### [ЧТО НУЖНО СДЕЛАТЬ]
**a.** Выпишите все числа месяца, упомянутые в отрывке о Герменчике и Кази-мулле.
**b.** Ответьте по отрывку о Герменчике и Кази-мулле:
(i) Сколько мечетей в Герменчике оставлено в целости?
(ii) Со сколькими казаками Волжинский переправился на правый берег Терека?
(iii) Какова была численность партии Кази-муллы при деревне Шавдон-Юрт?
**c.** Допишите отрывок о Герменчике и Кази-мулле, начав сразу после его последнего предложения.

### [ЦИТИРУЕМЫЙ ТЕКСТ]
:::::

24-го августа, окончательно жгли деревню и подрубливали сады; сегодня же, 25 числа, тоже самое продолжается; — дело идет на очистку. В Герменчике были весьма хорошие, по-чеченски, дома; в одном из них видели даже стены с обоями; может быть, и еще находились подобным же образом украшенные дома. Все 11 мечетей оставлены в целости; некоторые из них имеют минареты и сделаны по способу русского построения — рубленые; были и дома такой же постройки, — но вообще, все строения состояли из мазанок, довольно чистых. Герменчиковцы могут тоже хвалиться водою; в р. Джалке вода чистая, хорошая, проведенная в разных направлениях ручейками по деревне, и все жители имеют воду под рукою. Здесь считалось более 700 дворов, которые с садами занимали квадратную версту.

Теперь должен я рассказать некоторые подробности о Кази-мулле и его действиях. Он опять сумел наварить нам препорядочной каши. Почти все салатавцы и ауховцы опять сбиты им с толку, и почти все опять в нему пристали, — следовательно, наша зимняя экспедиция не принесла желаемых плодов. По сведениям, что Кази-мулла с партиею находился в новом Андрееве и намерен разорять кумыков и наказывать покорных нам вообще, а также острит зубы на наши города и станицы по Тереку, предписано принять повсюду строжайшие меры осторожности, ибо посещение им Кизляра еще не вышло из памяти. Потом [104] узнали, что он, миновав кумыков, сжег мирные качкалыковские деревни, а вслед затем получено донесение, что полковник Волжинский, 18 августа, с 500 казаков и двумя орудиями, переправился на правый берег Терека при Амир-Аджи-Юрте, а 19, напал, при деревне Шавдон-Юрте, на партию Кази-муллы, в числе до 2 т. человек. Сначала, казаки рассеяли неприятеля и преследовали его даже за качкалыковский хребет, — старик Волжинский слишком далеко занесся, мятежники опомнились, кинулись на казаков, опрокинули их и обратили в бегство. Впрочем, чеченцы, бывшие свидетелями этого сражения, говорят, что наши дрались отчаянно, и только часть казаков рассеялась; прочие же отступили в порядке к Амир-Аджи-Юрту, но в руки Кази-муллы достались оба орудия, со всем к ним принадлежащим; 16 же артиллеристов все перебиты. Волжинский тоже убит; сверх того, убито 2 обер-офицера и 90 казаков; а ранено 3 обер-офицера и 46 казаков.

:::::

### [ИСХОДНЫЕ ДАННЫЕ]
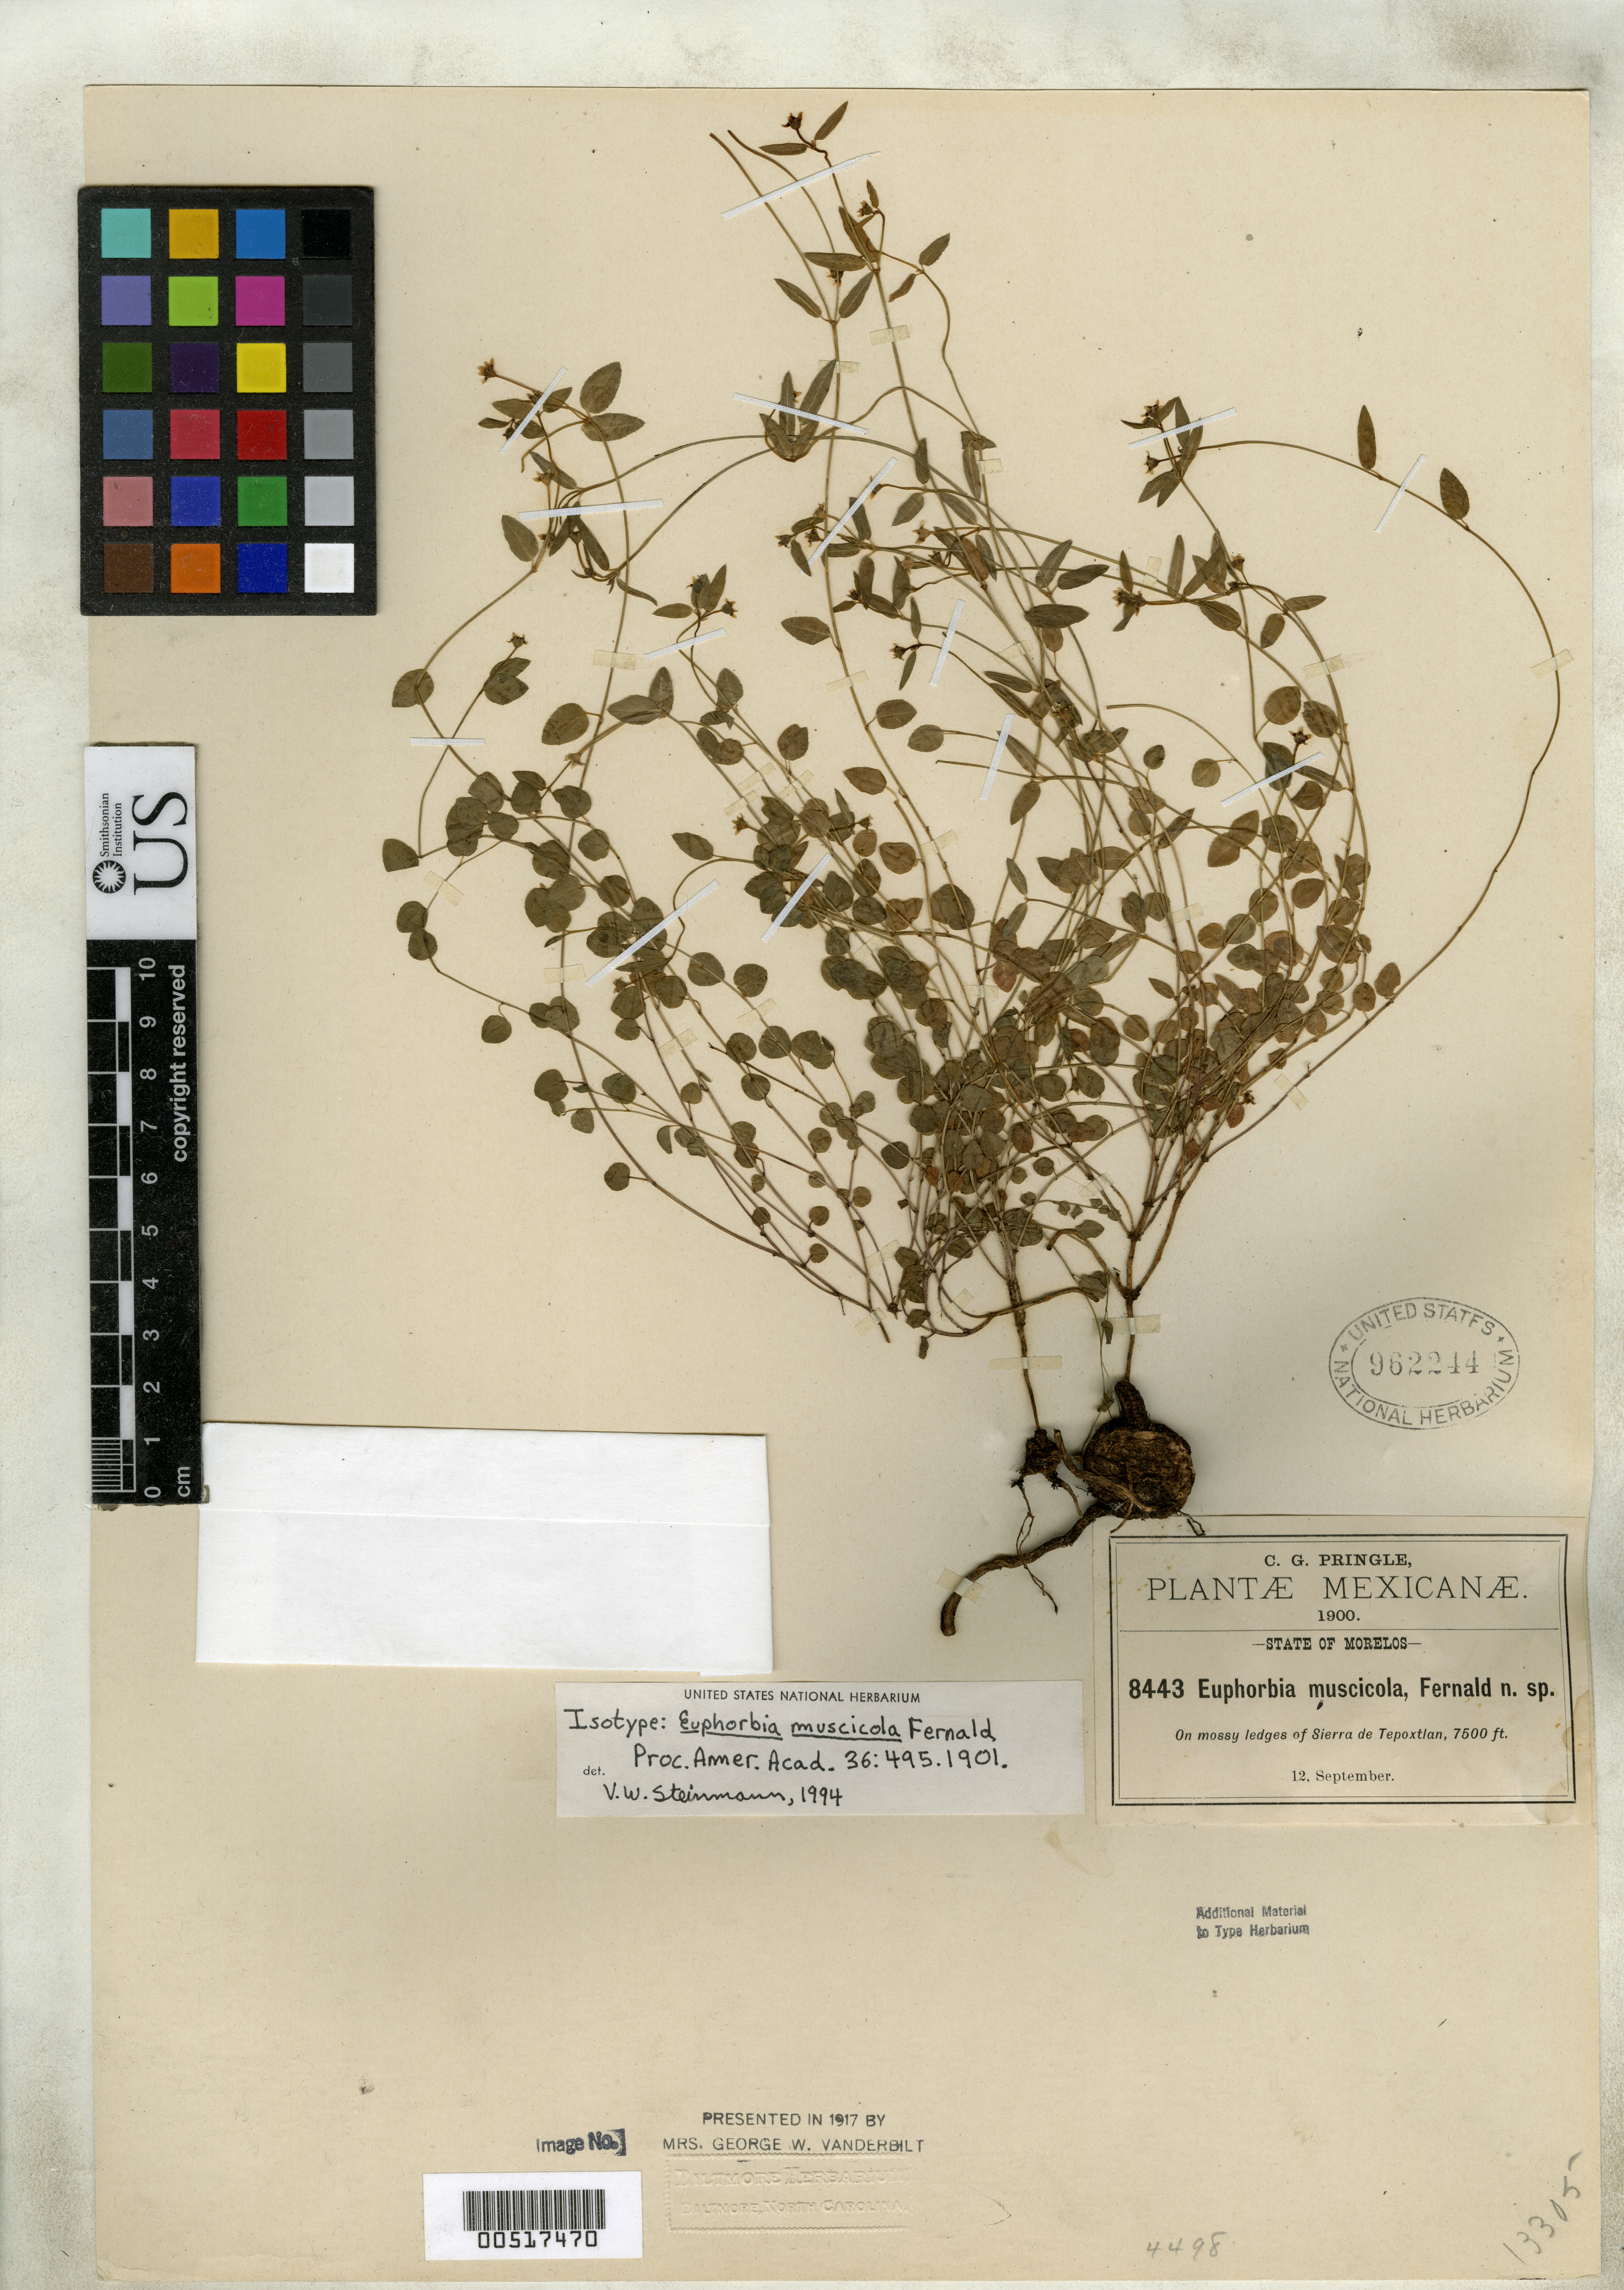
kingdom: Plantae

:::::

### [ОТВЕТЫ ПО ЗАДАНИЯМ]
**a.** 24-е, 25-е, 18-е, 19-е.

**b.**
(i) Все 11 мечетей.
(ii) С 500 казаками и двумя орудиями.
(iii) До 2 тысяч человек.

**c.**
Майор Калачевский, командующий отрядом в кумыкских владениях, в составе батальона херсонского гренадерского и батальона эриванского карабинерного полков, узнав о происшедшем, присоединил к своему отряду казаков, отступивших к Амир-Аджи-Юрту, после поражения Волжинского, и пустился в преследование Кази-муллы. Настигнув мятежников, обратил их в бегство, не встретя большого сопротивления; — что произошло от совершенного расстройства неприятеля после сражения с казаками. Затем, большая часть чеченцев разошлась по домам с телами своих убитых, с добычею и ранеными, а Кази-мулла отошел к Маюртупу и в окрестностях оставил взятые им орудия, но в каком именно селении — сведения разноречивы. Для распоряжений на линии и в кумыкских владениях, отправился, 20 августа, ночью, князь Бекович с казаками гребенского войска и донским казачьим Карпова полком, с осетинами, назрановскою милициею, и малокабардинцами — и теперь не страшны там попытки [105] Кази-муллы, который вертится около нас, и в день занятия Герменчика находился в лесу, но в деревню не въезжал. Он придал в помощь чеченцам часть своей партии, приказав всем защищаться упорно, обещая ударить на нас в тыл, когда станем занимать деревню, но не успел того сделать. Говорят, что он обвинил жителей в слабом сопротивлении и наложил на них 2 т. баранов штрафа; сам же отправился, но еще неизвестно куда, и вообще, известия о нем требуют подтверждения, ибо лазутчики наши вовсе ненадежны.

25-го августа. При нынешней фуражировке была небольшая, но невыгодная для нас перестрелка; — убит 1 и ранено 2 рядовых; видели, что одного со стороны неприятельской тоже подсидел всадник закавказского полка, но неизвестно, убил ли его наповал, или только тяжело ранил.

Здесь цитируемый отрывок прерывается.